While these issues would present a challenge to having a national health system, especially in the beginning, it's also a call to action. The health care system in the United States is clearly failing. We are getting less healthy over time, despite improvements in technology. We are critically lacking in preventative care both structurally (there isn't enough emphasis on it from hospitals and other care facilities) and as individuals (most people can't get it/can't afford it). It is hard to disseminate public health information in this incredibly overburdened system, and there is no real authority to communicate new health information. We allow medical decisions and policy to be determined by the public's ability to pay for treatments, rather than prioritizing what would actually make the country most healthy. Economists would say this is a problem of scale and risk. Right now, medicine is centered around an individual patient, his/her disease risk, and ability to pay. With a single-payer system, the risk is pooled, and a person with bad luck is not financially totalled by their health care costs. Nor is the country, as not that many people die from catastrophic accidents anyway.

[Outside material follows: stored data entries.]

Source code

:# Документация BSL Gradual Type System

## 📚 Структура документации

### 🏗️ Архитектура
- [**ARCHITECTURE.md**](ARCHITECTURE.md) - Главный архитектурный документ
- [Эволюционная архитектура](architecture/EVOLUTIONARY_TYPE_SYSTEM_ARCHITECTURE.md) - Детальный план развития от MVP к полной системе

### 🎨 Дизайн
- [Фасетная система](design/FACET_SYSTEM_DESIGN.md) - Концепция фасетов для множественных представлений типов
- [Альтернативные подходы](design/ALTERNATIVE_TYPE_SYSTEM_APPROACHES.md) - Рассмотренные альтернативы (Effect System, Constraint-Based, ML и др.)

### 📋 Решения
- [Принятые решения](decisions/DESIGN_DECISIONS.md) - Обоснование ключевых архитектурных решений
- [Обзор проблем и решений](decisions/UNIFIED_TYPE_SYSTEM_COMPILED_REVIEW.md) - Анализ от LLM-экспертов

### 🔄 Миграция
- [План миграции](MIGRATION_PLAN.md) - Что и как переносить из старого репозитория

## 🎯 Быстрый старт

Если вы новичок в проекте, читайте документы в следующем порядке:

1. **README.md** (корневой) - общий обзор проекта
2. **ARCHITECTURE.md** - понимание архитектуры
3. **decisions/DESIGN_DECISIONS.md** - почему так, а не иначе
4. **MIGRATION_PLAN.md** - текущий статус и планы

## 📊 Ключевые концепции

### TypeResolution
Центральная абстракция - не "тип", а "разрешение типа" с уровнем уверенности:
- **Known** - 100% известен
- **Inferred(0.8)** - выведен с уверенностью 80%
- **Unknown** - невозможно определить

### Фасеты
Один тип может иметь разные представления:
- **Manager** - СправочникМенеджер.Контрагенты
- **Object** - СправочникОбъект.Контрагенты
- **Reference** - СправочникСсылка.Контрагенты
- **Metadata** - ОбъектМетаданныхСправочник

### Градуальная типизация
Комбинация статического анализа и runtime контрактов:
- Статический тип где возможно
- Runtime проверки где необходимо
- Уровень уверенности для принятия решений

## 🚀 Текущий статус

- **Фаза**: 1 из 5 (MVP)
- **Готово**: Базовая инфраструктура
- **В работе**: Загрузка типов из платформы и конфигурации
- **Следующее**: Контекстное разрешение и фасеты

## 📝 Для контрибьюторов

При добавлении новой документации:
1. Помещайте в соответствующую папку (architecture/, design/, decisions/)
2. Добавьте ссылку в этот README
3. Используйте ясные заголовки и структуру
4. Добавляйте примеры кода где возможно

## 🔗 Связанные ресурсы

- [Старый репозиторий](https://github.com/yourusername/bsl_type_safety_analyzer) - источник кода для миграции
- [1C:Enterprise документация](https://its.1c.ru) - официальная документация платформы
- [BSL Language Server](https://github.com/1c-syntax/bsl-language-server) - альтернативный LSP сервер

As unpopular as it sounds, a good solution may very well be to increase taxes but abolish private health insurance companies. Think about this option. If we had single payer health care, the costs to the individual would be less, the costs to companies would be less, and insurance provisions for employees could be made compulsory. Those who cannot work would be or who end up in very expensive medical situations could be covered from surpluses that go into the system for the healthy.

I'll use myself as an example. Right now I pay about $636 a year for health care, plus a little over a thousand a year in drug and appointment co-pays (plus about $1,615 a year for Chinese medicine. thanks for not covering the only thing that works for me, insurance companies). This is how much it costs to maintain my health in a good year (yikes). On top of this, my company is actually paying over $5,000 a year to insure me. And they're paying for the costs of my care ($2,460 paid in for drugs, about $600 for medical visits). That puts the amount paid for me to have Western medical treatment at about $9,696 per year. If the government instead taxed me about $1,000 a year (less than my insurance and co-pays), and taxed my employer about $2,000 a year, it would cover my prescriptions and medical visits and cost about $6,000 less to treat me for a year. It would cost me $636 less a year, and my employer $6,000 less.

One could say that such a plan would destroy the health care industry, and that it would be devastating to all of those who would lose their jobs. I won't deny that, and there would definitely have to be some sort of plan to compensate for the loss of that sector of the economy. Obama's plan to have 300,000 work on digitizing medical records is a step in that direction. However, we can't deny that the situation is already devastating to so many people. While it would be economically damaging to do away with private health care, it's already economically disastrous to have individuals be responsible for all of their health care, even in times of crisis; for American families to over-pay for their coverage; and for the insurance companies to focus on the health of their stock prices over that of consumers. Companies and small businesses especially could benefit from paying less for health care in this time of crisis. Seventy nine MILLION Americans are already struggling with insurance debt. Can we really afford to keep on living like this?